-- Problem to work on --
All pictures are to be skipped; retype only the lines from the top of the entries through the line with "Affinez votre recherche", both included.

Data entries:
"""
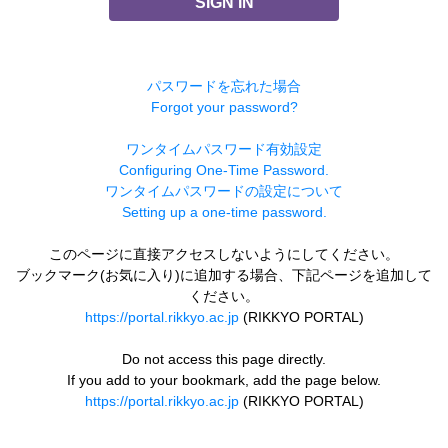
SIGN IN
パスワードを忘れた場合
Forgot your password?
ワンタイムパスワード有効設定
Configuring One-Time Password.
ワンタイムパスワードの設定について
Setting up a one-time password.
このページに直接アクセスしないようにしてください。
ブックマーク(お気に入り)に追加する場合、下記ページを追加して
ください。
https://portal.rikkyo.ac.jp
(RIKKYO PORTAL)
Do not access this page directly.
If you add to your bookmark, add the page below.
https://portal.rikkyo.ac.jp
(RIKKYO PORTAL)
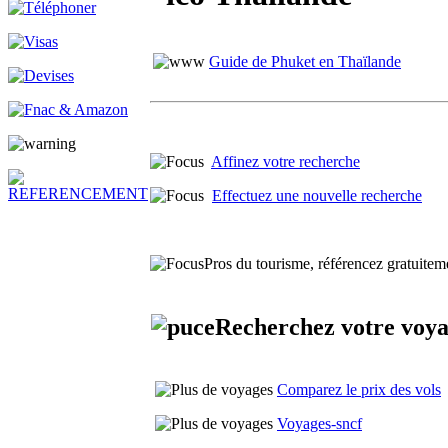
Guide de Phuket en Thaïlande
Affinez votre recherche
Effectuez une nouvelle recherche
Pros du tourisme, référencez gratuiteme
Recherchez votre voy
Comparez le prix des vols
Voyages-sncf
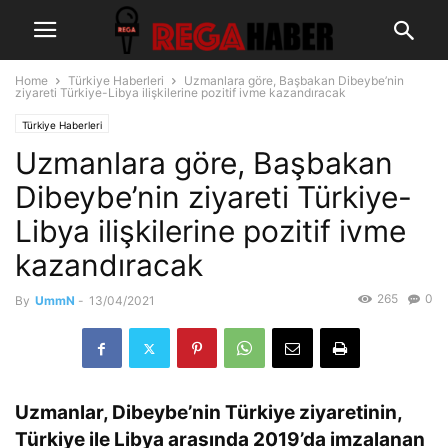
Home
Türkiye Haberleri
Uzmanlara göre, Başbakan Dibeybe’nin
ziyareti Türkiye-Libya ilişkilerine pozitif ivme kazandıracak
Türkiye Haberleri
Uzmanlara göre, Başbakan
Dibeybe’nin ziyareti Türkiye-
Libya ilişkilerine pozitif ivme
kazandıracak
265
0
By
UmmN
-
13/04/2021
Uzmanlar, Dibeybe’nin Türkiye ziyaretinin,
Türkiye ile Libya arasında 2019’da imzalanan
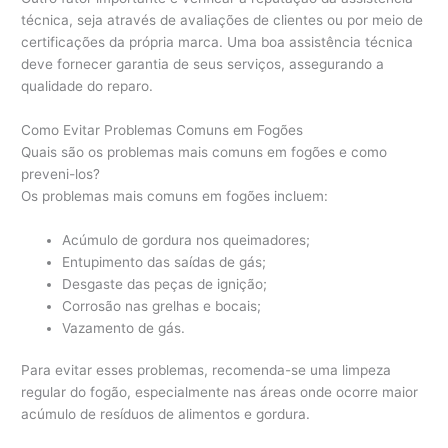
técnica, seja através de avaliações de clientes ou por meio de
certificações da própria marca. Uma boa assistência técnica
deve fornecer garantia de seus serviços, assegurando a
qualidade do reparo.
Como Evitar Problemas Comuns em Fogões
Quais são os problemas mais comuns em fogões e como
preveni-los?
Os problemas mais comuns em fogões incluem:
Acúmulo de gordura nos queimadores;
Entupimento das saídas de gás;
Desgaste das peças de ignição;
Corrosão nas grelhas e bocais;
Vazamento de gás.
Para evitar esses problemas, recomenda-se uma limpeza
regular do fogão, especialmente nas áreas onde ocorre maior
acúmulo de resíduos de alimentos e gordura.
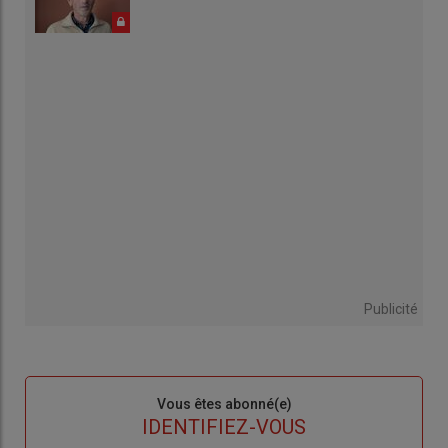
Publicité
Sous-
Vous êtes abonné(e)
titre
TITRE
IDENTIFIEZ-VOUS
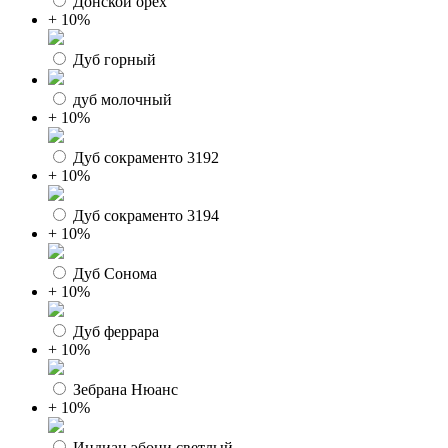
Донской орех
+ 10%
Дуб горный
дуб молочный
+ 10%
Дуб сокраменто 3192
+ 10%
Дуб сокраменто 3194
+ 10%
Дуб Сонома
+ 10%
Дуб феррара
+ 10%
Зебрана Нюанс
+ 10%
Индиан эбони светлый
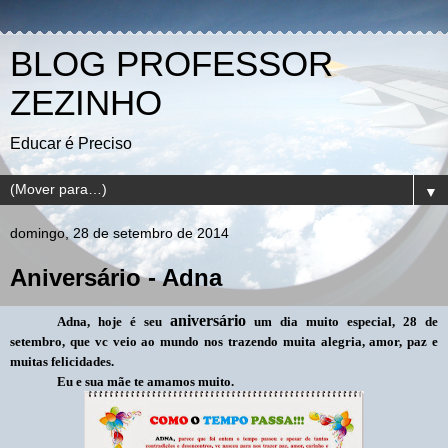
BLOG PROFESSOR
ZEZINHO
Educar é Preciso
▼
domingo, 28 de setembro de 2014
Aniversário - Adna
aniversário
Adna, hoje é seu
um dia muito especial, 28 de
setembro, que vc veio ao mundo nos trazendo muita alegria, amor, paz e
muitas
felicidades.
Eu e sua mãe te amamos muito.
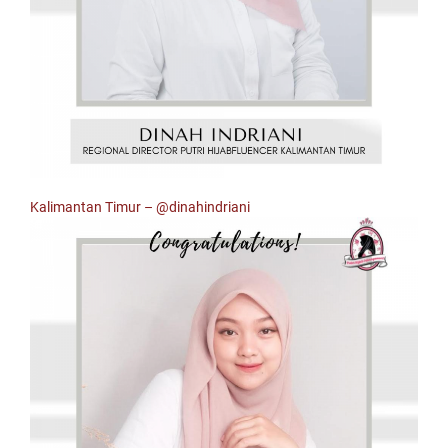
Kalimantan Timur –
@dinahindriani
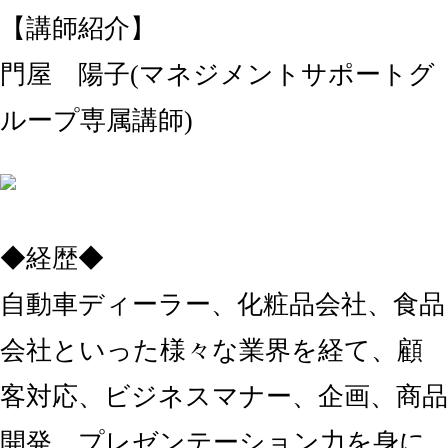
【講師紹介】
門屋 陽子(マネジメントサポートグ
ループ専属講師)
◆経歴◆
自動車ディーラー、化粧品会社、食品
会社といった様々な業界を経て、顧
客対応、ビジネスマナー、企画、商品
開発、プレゼンテーション力を身に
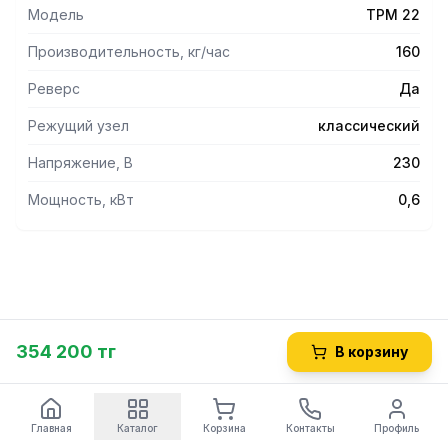
контакта с пищевыми продуктами.
Модель
TPM 22
- Низкое энергопотребление и низкая рабочая
температура.
Производительность, кг/час
160
- Мясорубка из нержавеющей стали INOX AISI 304.
- Решетка из нержавеющей стали с отверстиями 4,5 мм и
Реверс
Да
нож в комплекте.
Режущий узел
классический
Напряжение, В
230
Мощность, кВт
0,6
354 200 тг
В корзину
Главная
Каталог
Корзина
Контакты
Профиль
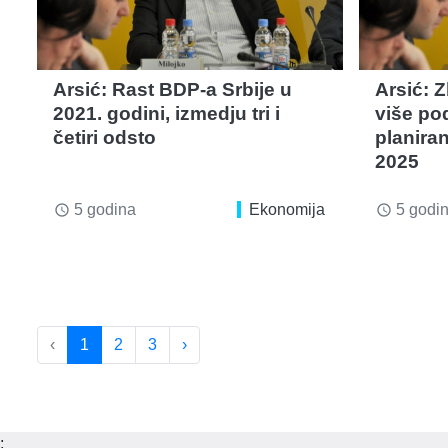
Arsić: Rast BDP-a Srbije u
Arsić: 
2021. godini, izmedju tri i
više pod
četiri odsto
planira
2025
5 godina
Ekonomija
5 godi
access_time
access_time
‹
1
2
3
›
;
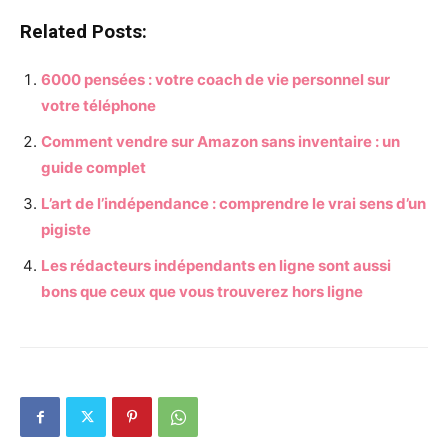
Related Posts:
6000 pensées : votre coach de vie personnel sur
votre téléphone
Comment vendre sur Amazon sans inventaire : un
guide complet
L’art de l’indépendance : comprendre le vrai sens d’un
pigiste
Les rédacteurs indépendants en ligne sont aussi
bons que ceux que vous trouverez hors ligne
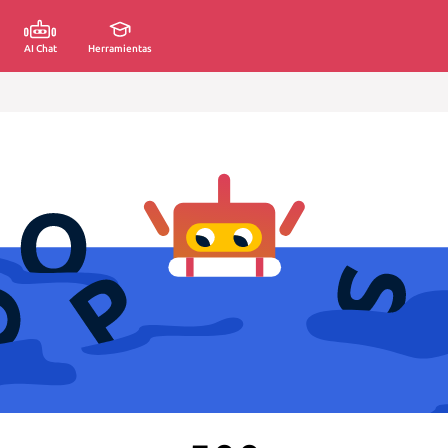
AI Chat
Herramientas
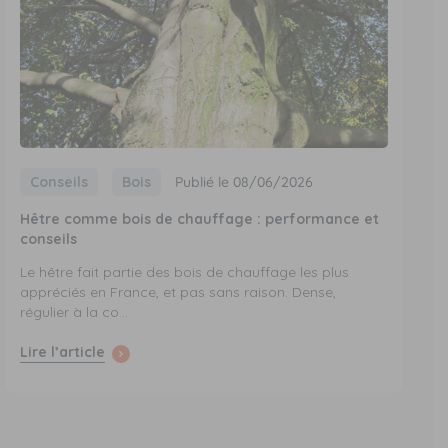
Conseils
Bois
Publié le 08/06/2026
Hêtre comme bois de chauffage : performance et
conseils
Le hêtre fait partie des bois de chauffage les plus
appréciés en France, et pas sans raison. Dense,
régulier à la co...
Lire l’article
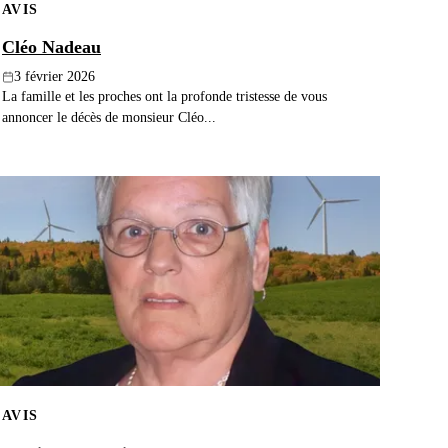
AVIS
Cléo Nadeau
3 février 2026
La famille et les proches ont la profonde tristesse de vous
annoncer le décès de monsieur Cléo...
AVIS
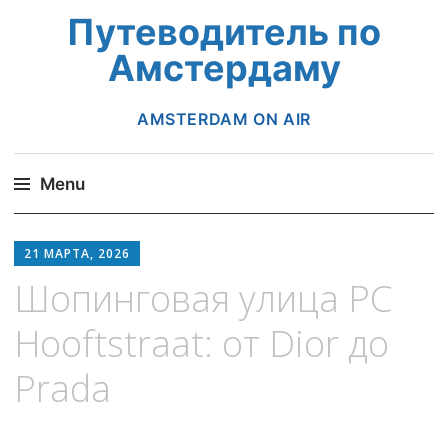
Путеводитель по
Амстердаму
AMSTERDAM ON AIR
Menu
Skip
to
21 МАРТА, 2026
content
Шопинговая улица PC
Hooftstraat: от Dior до
Prada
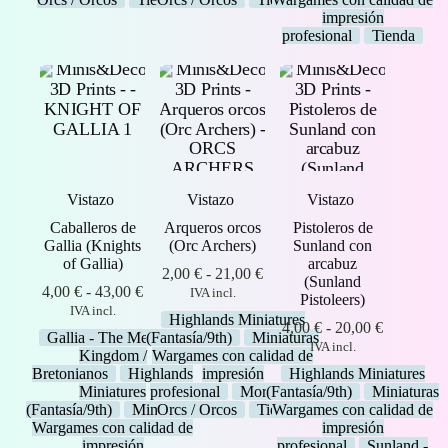
impresión
profesional
Tienda
Vistazo
Vistazo
Vistazo
Caballeros de
Arqueros orcos
Pistoleros de
Gallia (Knights
(Orc Archers)
Sunland con
of Gallia)
arcabuz
Rango
2,00
€
-
21,00
€
(Sunland
Rango
de
4,00
€
-
43,00
€
IVA incl.
Pistoleers)
de
precios:
IVA incl.
Highlands Miniatures
precios:
desde
Rango
4,00
€
-
20,00
€
Gallia - The Medieval
(Fantasía/9th)
Miniaturas
desde
2,00 €
de
IVA incl.
Kingdom /
Wargames con calidad de
4,00 €
hasta
precios:
Bretonianos
Highlands
impresión
Highlands Miniatures
hasta
21,00 €
desde
Miniatures
profesional
Moredhun's
(Fantasía/9th)
Miniaturas
43,00 €
4,00 €
(Fantasía/9th)
Miniaturas
Orcs / Orcos
Tienda
Wargames con calidad de
hasta
Wargames con calidad de
impresión
20,00 €
impresión
profesional
Sunland -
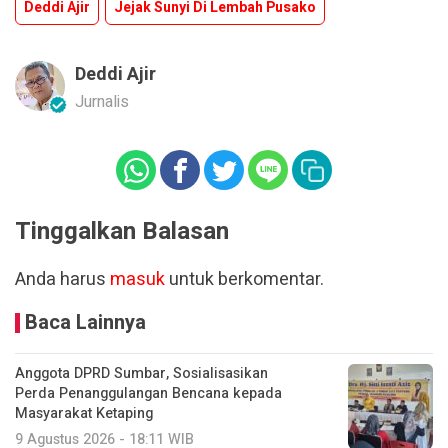
Deddi Ajir
Jejak Sunyi Di Lembah Pusako
Deddi Ajir
Jurnalis
Tinggalkan Balasan
Anda harus
masuk
untuk berkomentar.
Baca Lainnya
Anggota DPRD Sumbar, Sosialisasikan
Perda Penanggulangan Bencana kepada
Masyarakat Ketaping
9 Agustus 2026 - 18:11 WIB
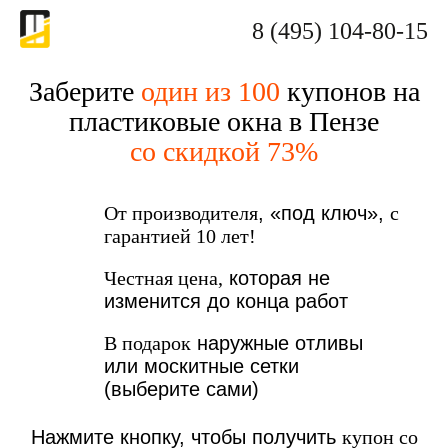
8 (495) 104-80-15
Заберите
один из 100
купонов на
пластиковые окна в Пензе
со скидкой 73%
От производителя
, «под ключ»,
с
гарантией 10 лет!
Честная цена,
которая не
изменится до конца работ
В подарок
наружные отливы
или москитные сетки
(выберите сами)
Нажмите кнопку, чтобы получить
купон со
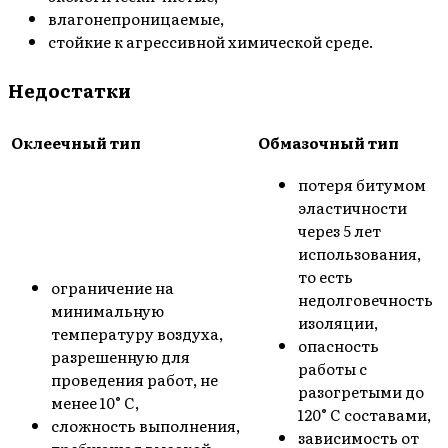
влагонепроницаемые,
стойкие к агрессивной химической среде.
Недостатки
Оклеечный тип
Обмазочный тип
потеря битумом
эластичности
через 5 лет
использования,
то есть
ограничение на
недолговечность
минимальную
изоляции,
температуру воздуха,
опасность
разрешенную для
работы с
проведения работ, не
разогретыми до
менее 10° С,
120° С составами,
сложность выполнения,
зависимость от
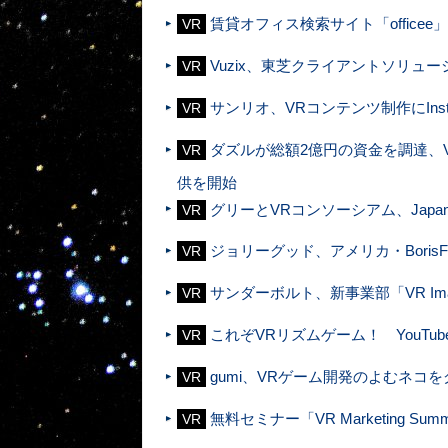
賃貸オフィス検索サイト「office
VR
Vuzix、東芝クライアントソリ
VR
サンリオ、VRコンテンツ制作にIns
VR
ダズルが総額2億円の資金を調達、
VR
供を開始
グリーとVRコンソーシアム、Japan 
VR
ジョリーグッド、アメリカ・Boris
VR
サンダーボルト、新事業部「VR Imag
VR
これぞVRリズムゲーム！ YouTubeの
VR
gumi、VRゲーム開発のよむネコ
VR
無料セミナー「VR Marketing Summ
VR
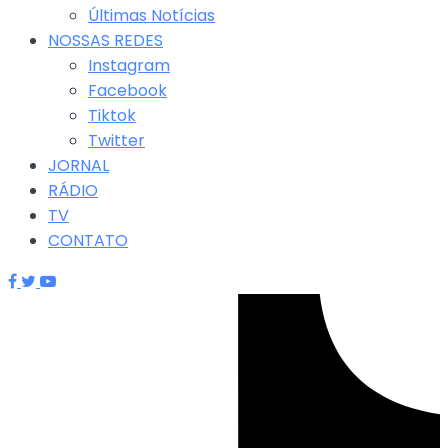
Últimas Notícias
NOSSAS REDES
Instagram
Facebook
Tiktok
Twitter
JORNAL
RÁDIO
TV
CONTATO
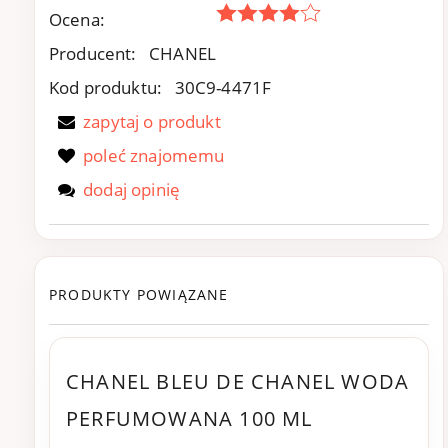
Ocena:
Producent:
CHANEL
Kod produktu:
30C9-4471F
zapytaj o produkt
poleć znajomemu
dodaj opinię
PRODUKTY POWIĄZANE
CHANEL BLEU DE CHANEL WODA
PERFUMOWANA 100 ML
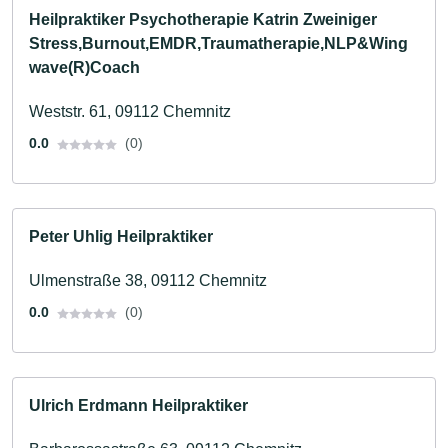
Heilpraktiker Psychotherapie Katrin Zweiniger
Stress,Burnout,EMDR,Traumatherapie,NLP&Wing
wave(R)Coach
Weststr. 61, 09112 Chemnitz
0.0
(0)
Peter Uhlig Heilpraktiker
Ulmenstraße 38, 09112 Chemnitz
0.0
(0)
Ulrich Erdmann Heilpraktiker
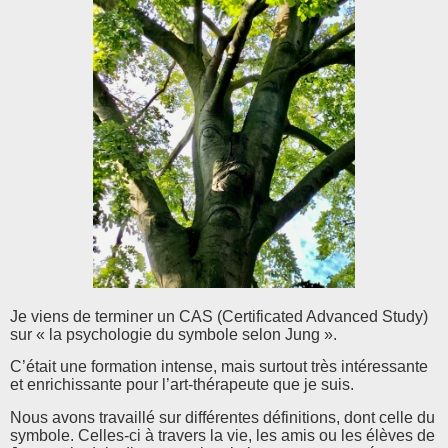
Je viens de terminer un CAS (Certificated Advanced Study)
sur « la psychologie du symbole selon Jung ».
C’était une formation intense, mais surtout très intéressante
et enrichissante pour l’art-thérapeute que je suis.
Nous avons travaillé sur différentes définitions, dont celle du
symbole. Celles-ci à travers la vie, les amis ou les élèves de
"""
-- Task output --
SIGN IN
パスワードを忘れた場合
Forgot your password?
ワンタイムパスワード有効設定
Configuring One-Time Password.
ワンタイムパスワードの設定について
Setting up a one-time password.
このページに直接アクセスしないようにしてください。
ブックマーク(お気に入り)に追加する場合、下記ページを追加して
ください。
https://portal.rikkyo.ac.jp
(RIKKYO PORTAL)
Do not access this page directly.
If you add to your bookmark, add the page below.
https://portal.rikkyo.ac.jp
(RIKKYO PORTAL)
Guide de Phuket en Thaïlande
Affinez votre recherche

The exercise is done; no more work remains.